La investigación reconstruyó una secuencia de hechos marcada por la brutalidad y la frialdad. Tras un conflicto que escaló de manera violenta, Mirzayi apuñaló repetidamente a su compañero hasta causarle la muerte. A continuación, llevó a cabo un proceso sistemático de manipulación del cadáver que incluyó la extracción de órganos y el seccionamiento del cuerpo en distintas partes, acciones que, según el tribunal, evidencian un elevado grado de determinación y ausencia de remordimiento inmediato.
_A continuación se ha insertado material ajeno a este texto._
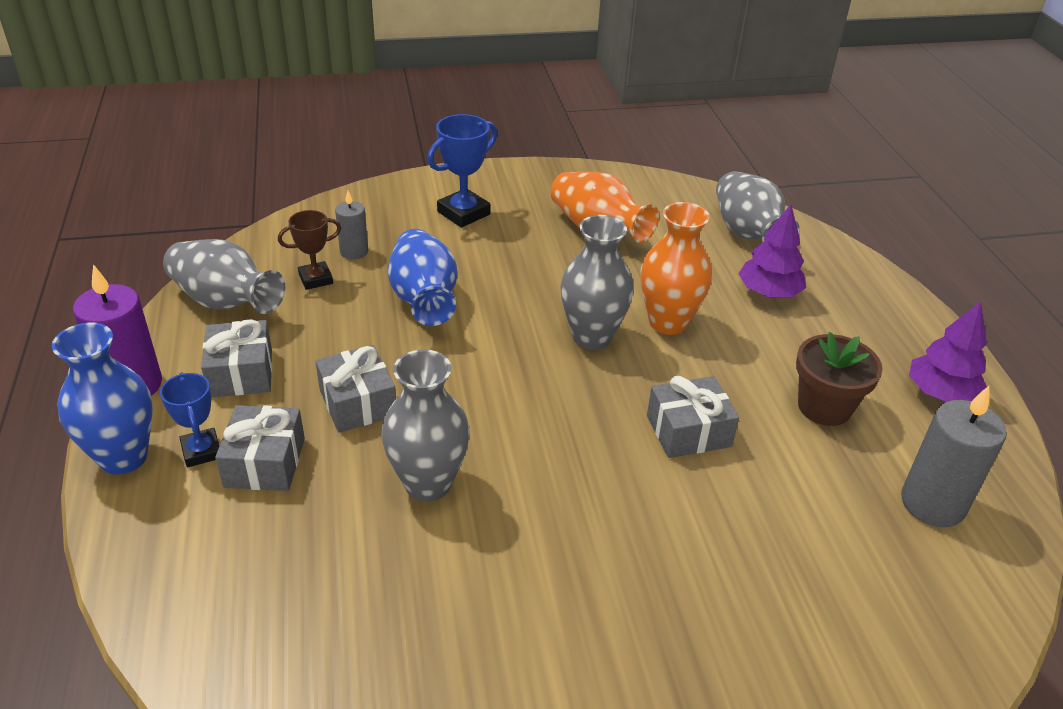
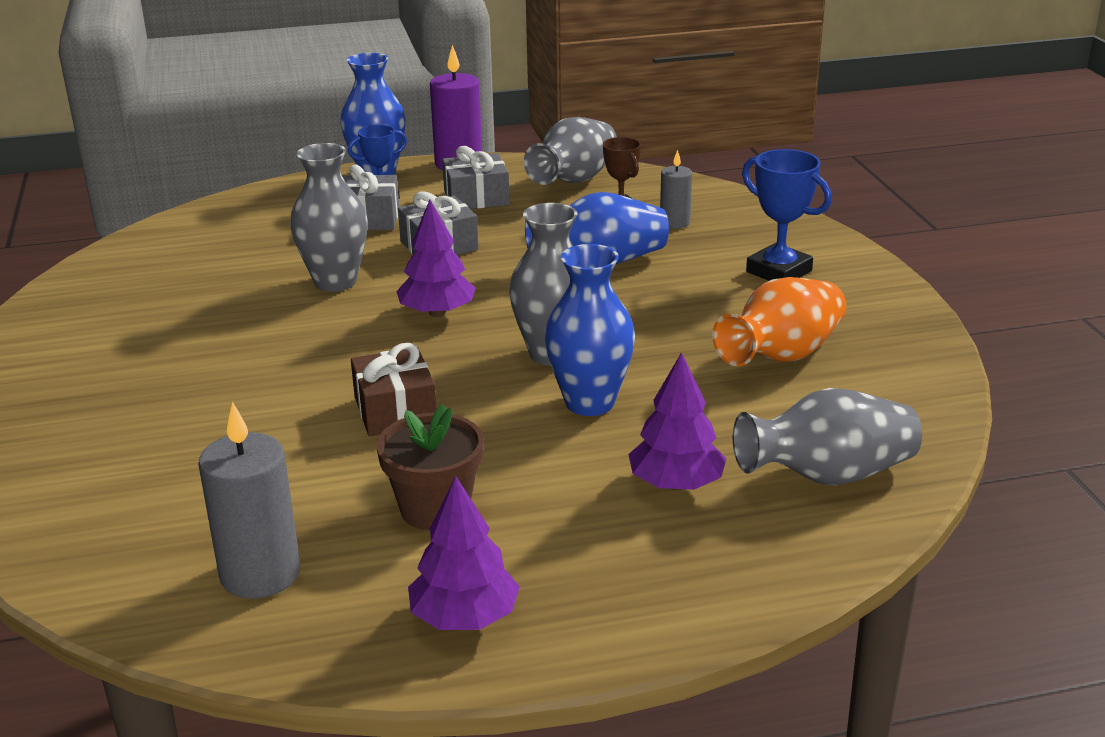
camera: 90 degrees right, 10 degrees down
orange vase [640,202,712,335] -> blue vase [545,244,635,416]
grey gift [647,376,739,458] -> brown gift [351,343,437,436]
none -> purple tree [396,200,476,317]

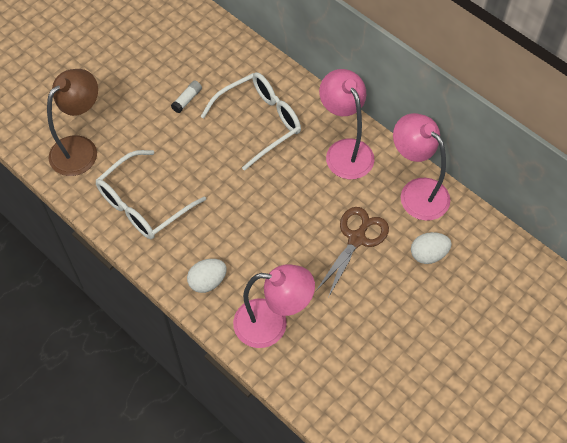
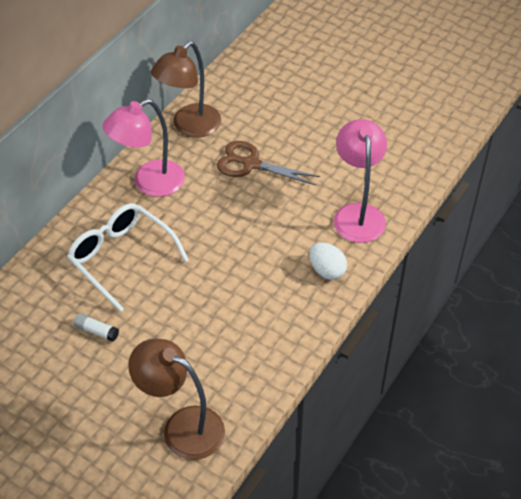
camera: 100 degrees left, 10 degrees down
white glasses [96,150,206,239] -> none
pink lamp [393,113,450,221] -> brown lamp [151,41,221,138]
white egg [411,232,452,264] -> none

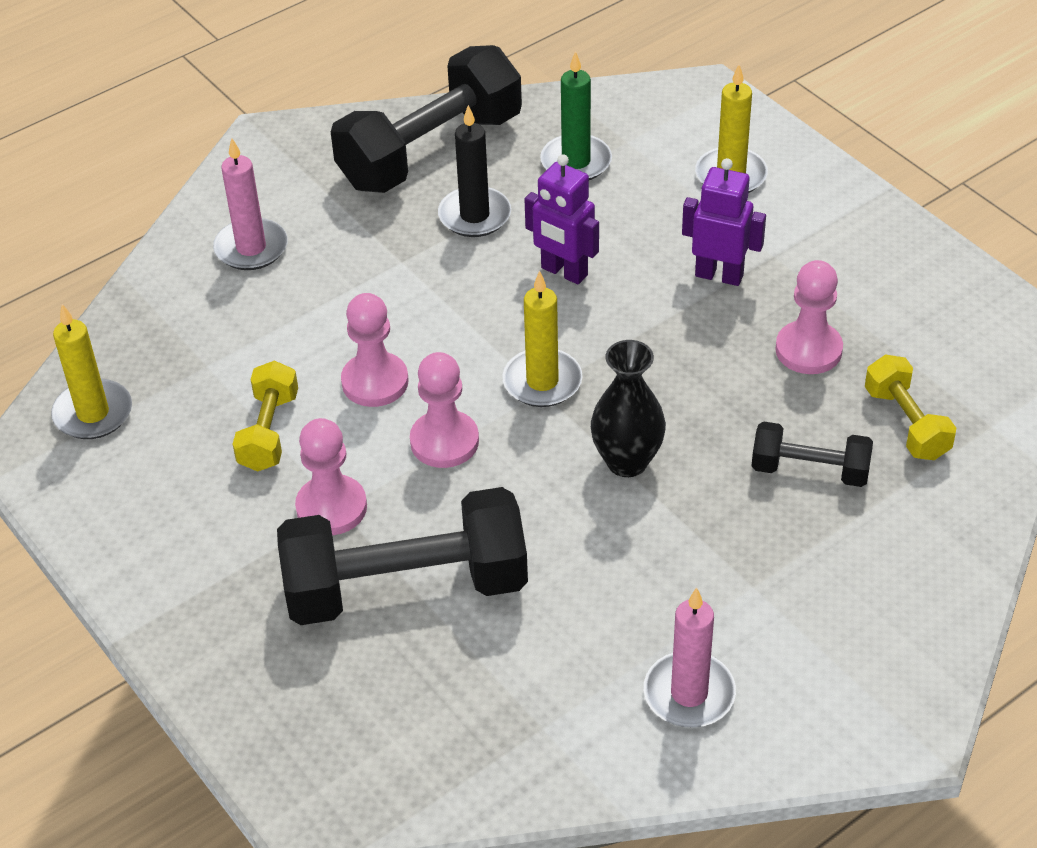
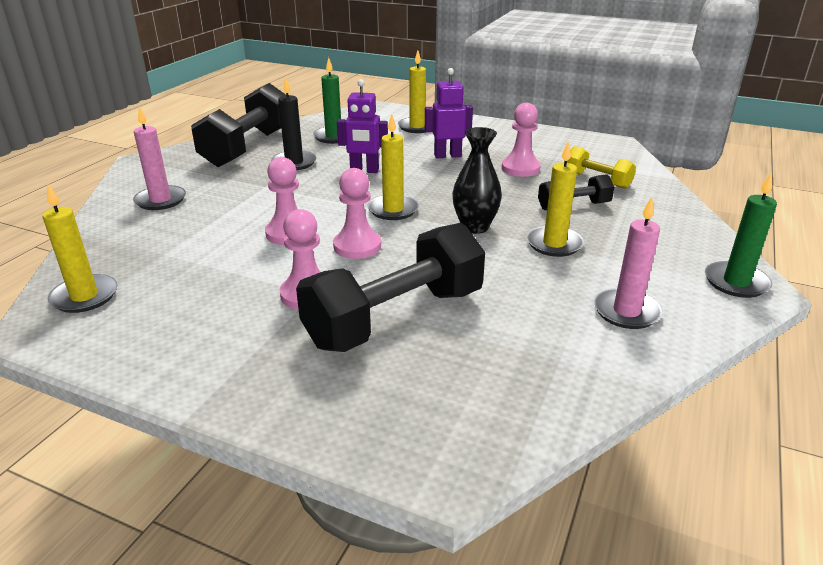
camera: 30 degrees left, 15 degrees down
yellow dumbbell [233,361,298,472] -> none
none -> yellow candle [527,141,584,257]
none -> green candle [705,172,777,298]

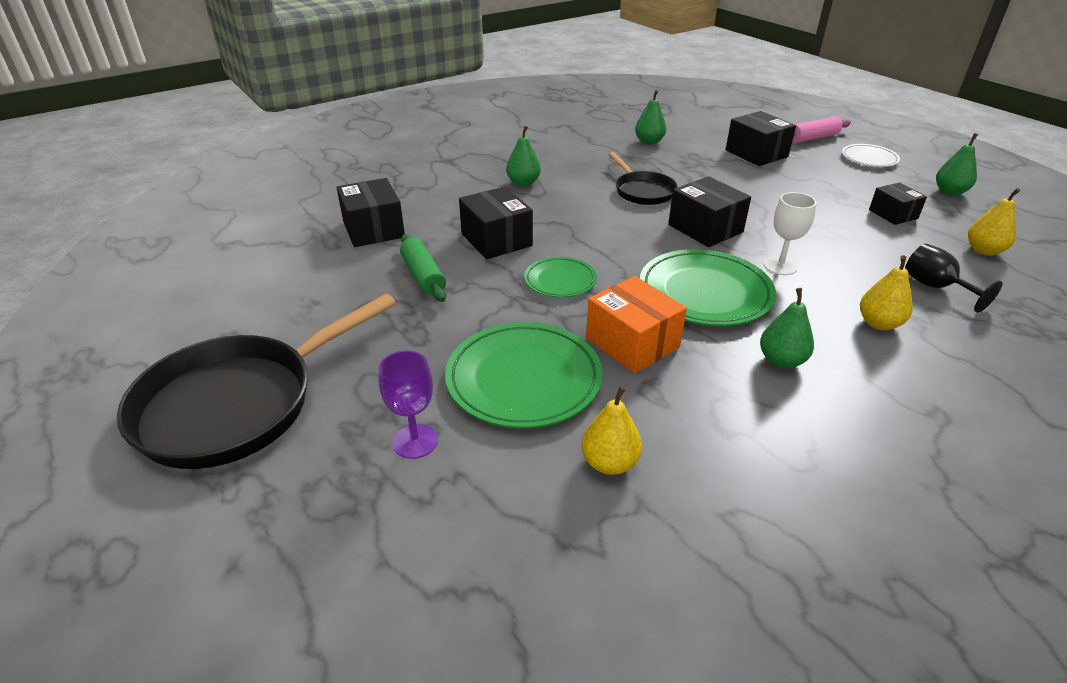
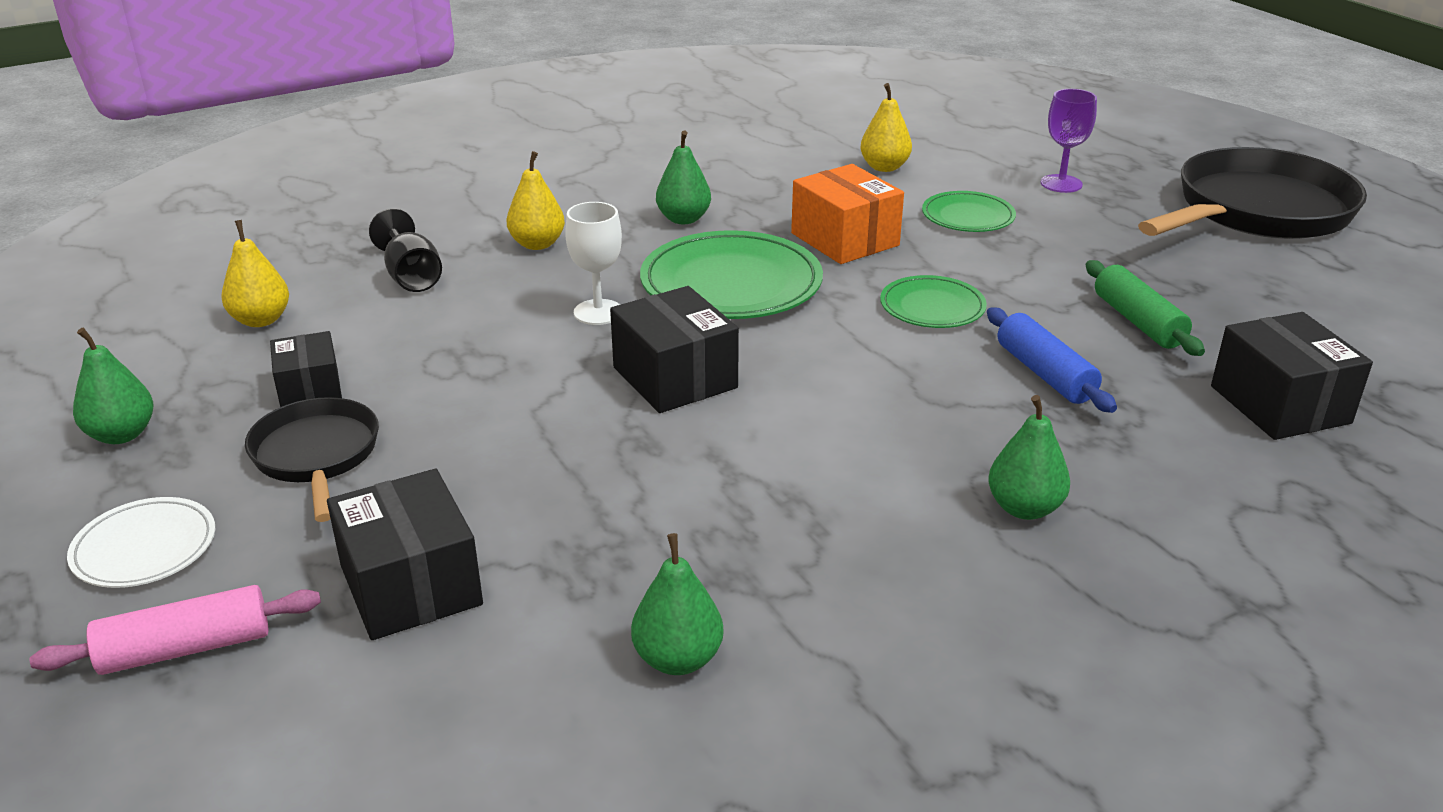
camera: 175 degrees left, 5 degrees down
green plate [445,322,603,428] -> green plate [922,191,1016,232], size x0.56
black box [459,187,533,259] -> blue rolling pin [987,308,1117,413]
black pan [608,152,678,205] -> black pan moved to [245,397,379,522]

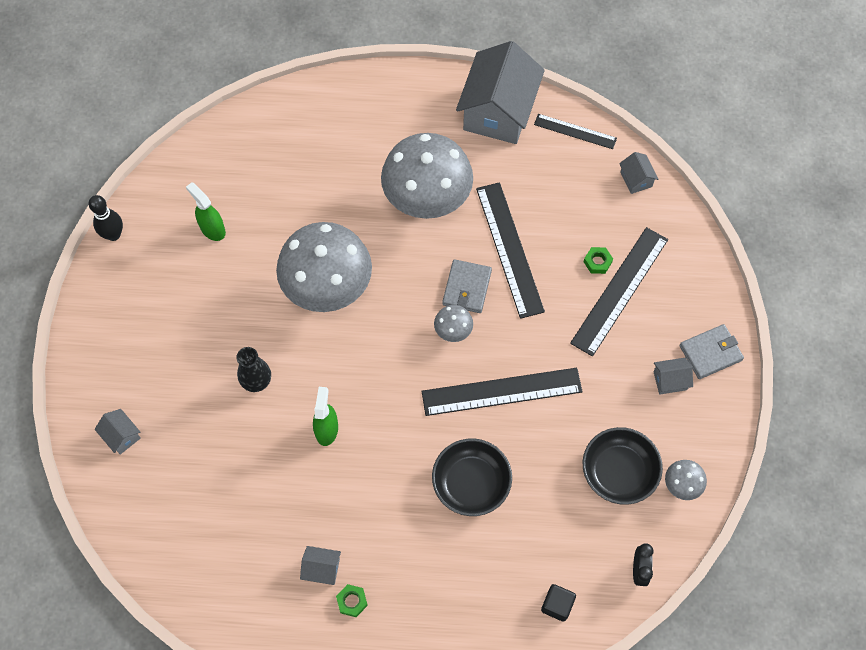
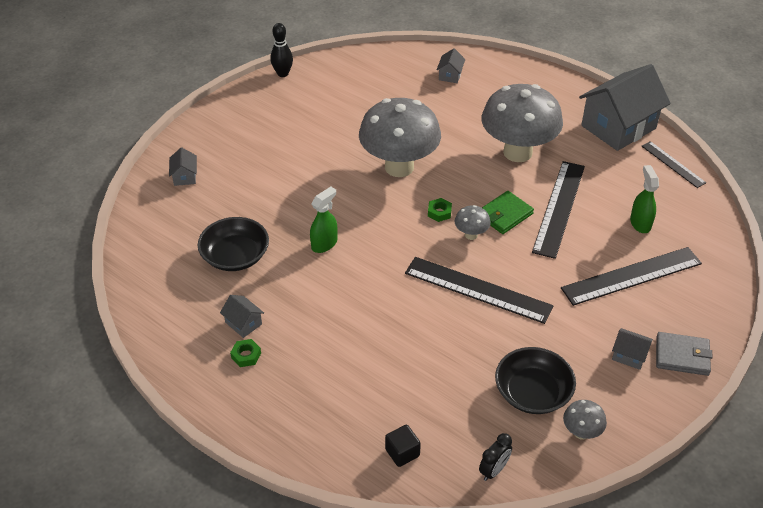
camera: 35 degrees right, 20 degrees down
green spray bottle [186,182,226,241] -> green spray bottle moved to [630,165,659,233]
black vase [237,347,271,392] -> none
black bowl [432,438,512,516] -> black bowl moved to [198,217,269,271]
grey wallet [442,259,492,313] -> green wallet [482,191,534,234]
green nut [584,247,613,274] -> green nut moved to [428,198,452,222]
grey house [619,152,658,194] -> grey house moved to [437,48,465,83]

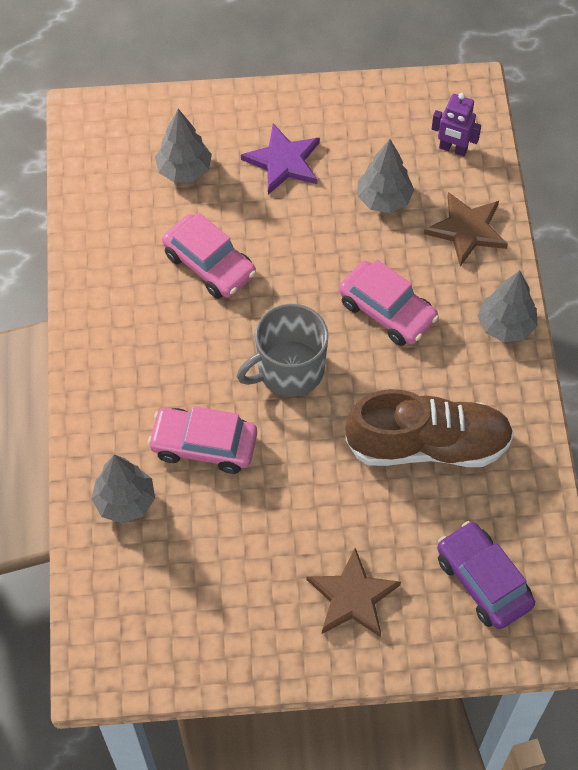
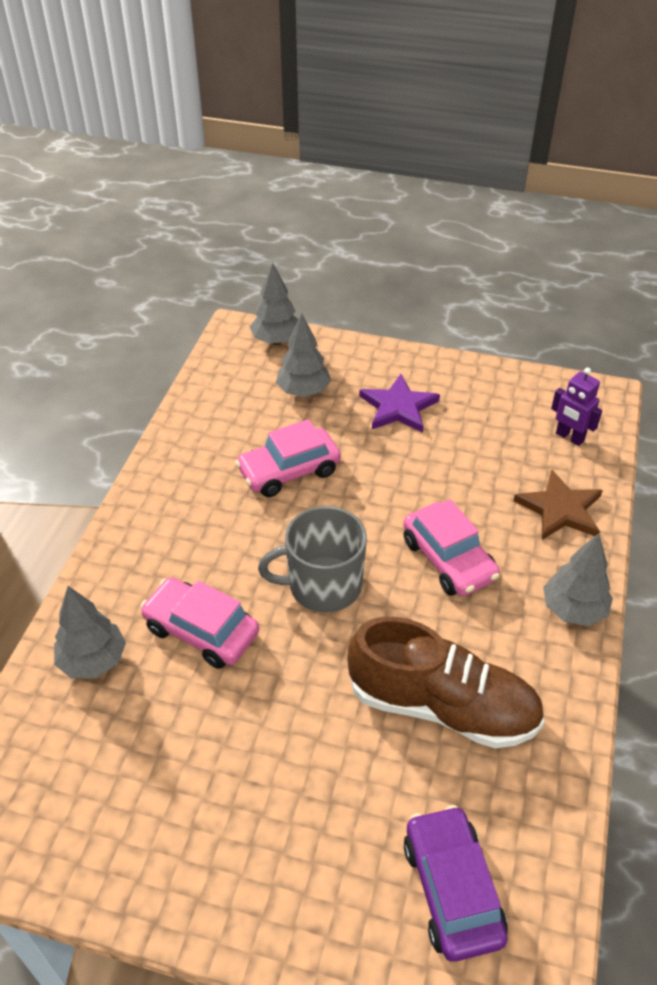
camera: 20 degrees right, 15 degrees down
pink car [162,213,256,299] -> pink car turned 90 degrees clockwise [235,419,341,497]
brown star [307,548,401,637] -> none
grey tree [358,139,414,213] -> grey tree moved to [250,263,298,345]

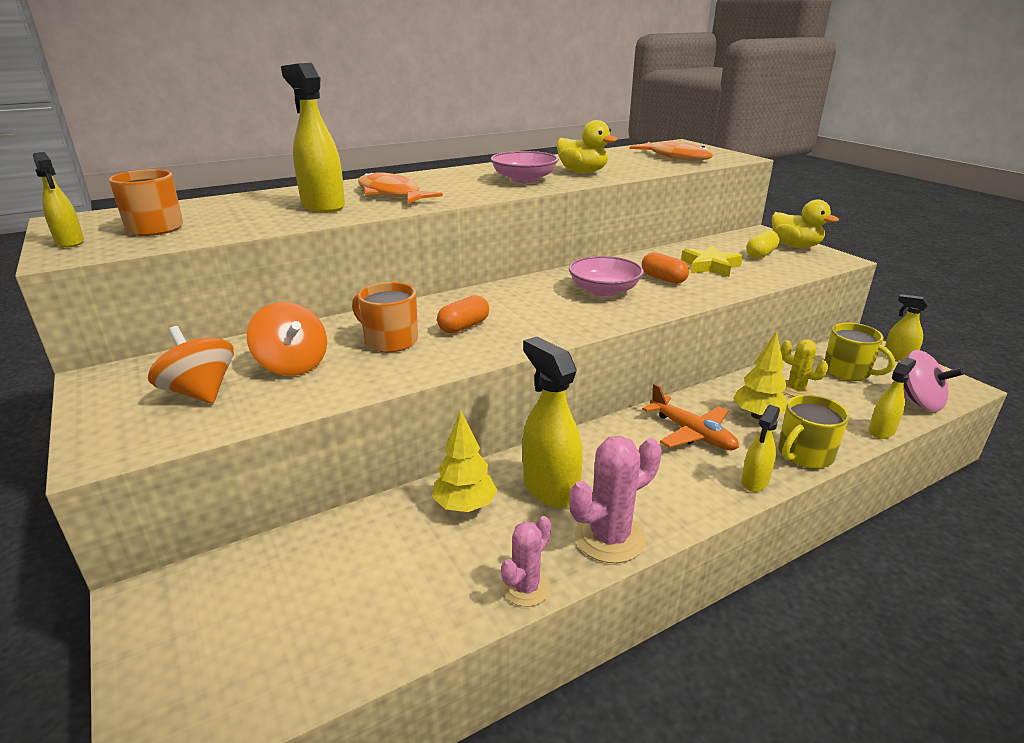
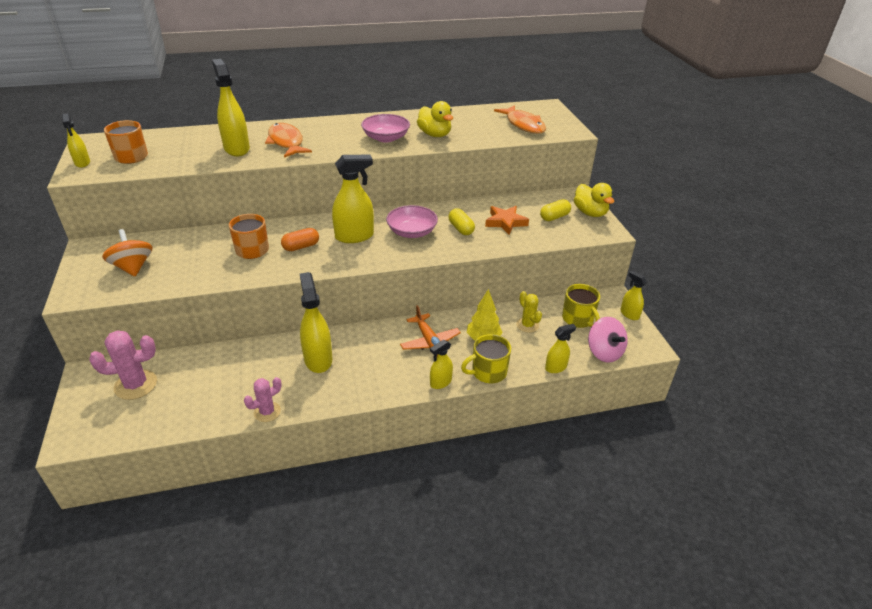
camera: 15 degrees right, 10 degrees up
orange spinning top [247,302,327,376] -> none
yellow tree [432,410,497,512] -> none
pink cactus [569,436,662,563] -> pink cactus moved to [89,330,157,400]
orange capsule [642,252,689,284] -> yellow capsule [449,208,475,235]
yellow star [681,246,743,277] -> orange star [485,206,529,235]
none -> yellow spray bottle [332,155,374,243]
Los restos fueron introducidos en un congelador con el objetivo de ocultar el crimen y ganar tiempo.
Durante el registro del apartamento, los agentes hallaron herramientas que coincidían con las lesiones y cortes observados en el cuerpo de la víctima. La policía también constató que, días antes del crimen, el acusado había realizado búsquedas en internet sobre sierras manuales y eléctricas, lo que reforzó la tesis de una preparación previa. Este elemento resultó clave para que el tribunal descartara cualquier hipótesis de arrebato momentáneo y calificara los hechos como asesinato con circunstancias especialmente agravantes.
El caso dio un giro adicional cuando se descubrió que, tras la muerte del joven, Mirzayi había utilizado su identidad para solicitar préstamos por un valor de cientos de miles de coronas suecas. La suplantación se prolongó durante semanas, periodo en el que el acusado intentó sostener una apariencia de normalidad mientras acumulaba nuevas deudas. Esta conducta fue considerada por los jueces como un indicio claro de motivación económica y como un agravante añadido al delito principal.
La investigación financiera reveló que Mirzayi arrastraba importantes deudas derivadas del juego, una situación que, según la fiscalía, generó una presión constante y actuó como detonante del crimen. Los fiscales sostuvieron que el acusado veía a su compañero como un medio para obtener liquidez rápida, primero eliminándolo y después explotando su identidad para acceder al crédito. El tribunal asumió esta interpretación y subrayó que la combinación de violencia extrema y beneficio económico situaba el caso entre los más graves juzgados en los últimos años en la región.
Durante el juicio, la defensa trató de minimizar la planificación y argumentó un estado mental alterado, pero los informes forenses y psicológicos no respaldaron una disminución significativa de la responsabilidad penal. Por el contrario, los peritos destacaron la coherencia de las acciones posteriores al crimen, la capacidad del acusado para ocultar pruebas y la continuidad de su vida cotidiana mientras mantenía el cuerpo congelado en su domicilio.
La sentencia de cadena perpetua refleja la valoración del tribunal sobre la peligrosidad del acusado y la necesidad de proteger a la sociedad frente a delitos de esta naturaleza. En el sistema sueco, esta pena implica una privación de libertad indefinida, con revisiones periódicas muy restrictivas y sin garantías de excarcelación anticipada. El fallo también incluye indemnizaciones para los familiares de la víctima, reconociendo el profundo daño causado.
El caso ha generado una fuerte conmoción por la crueldad de los hechos y por la complejidad de la trama criminal, que combinó homicidio, ocultación del cadáver y fraude financiero. La resolución judicial pone fin a un proceso que ha sacado a la luz una cadena de decisiones calculadas y una violencia extrema, marcando un precedente por la contundencia de la condena y por el mensaje de tolerancia cero frente a crímenes de esta gravedad.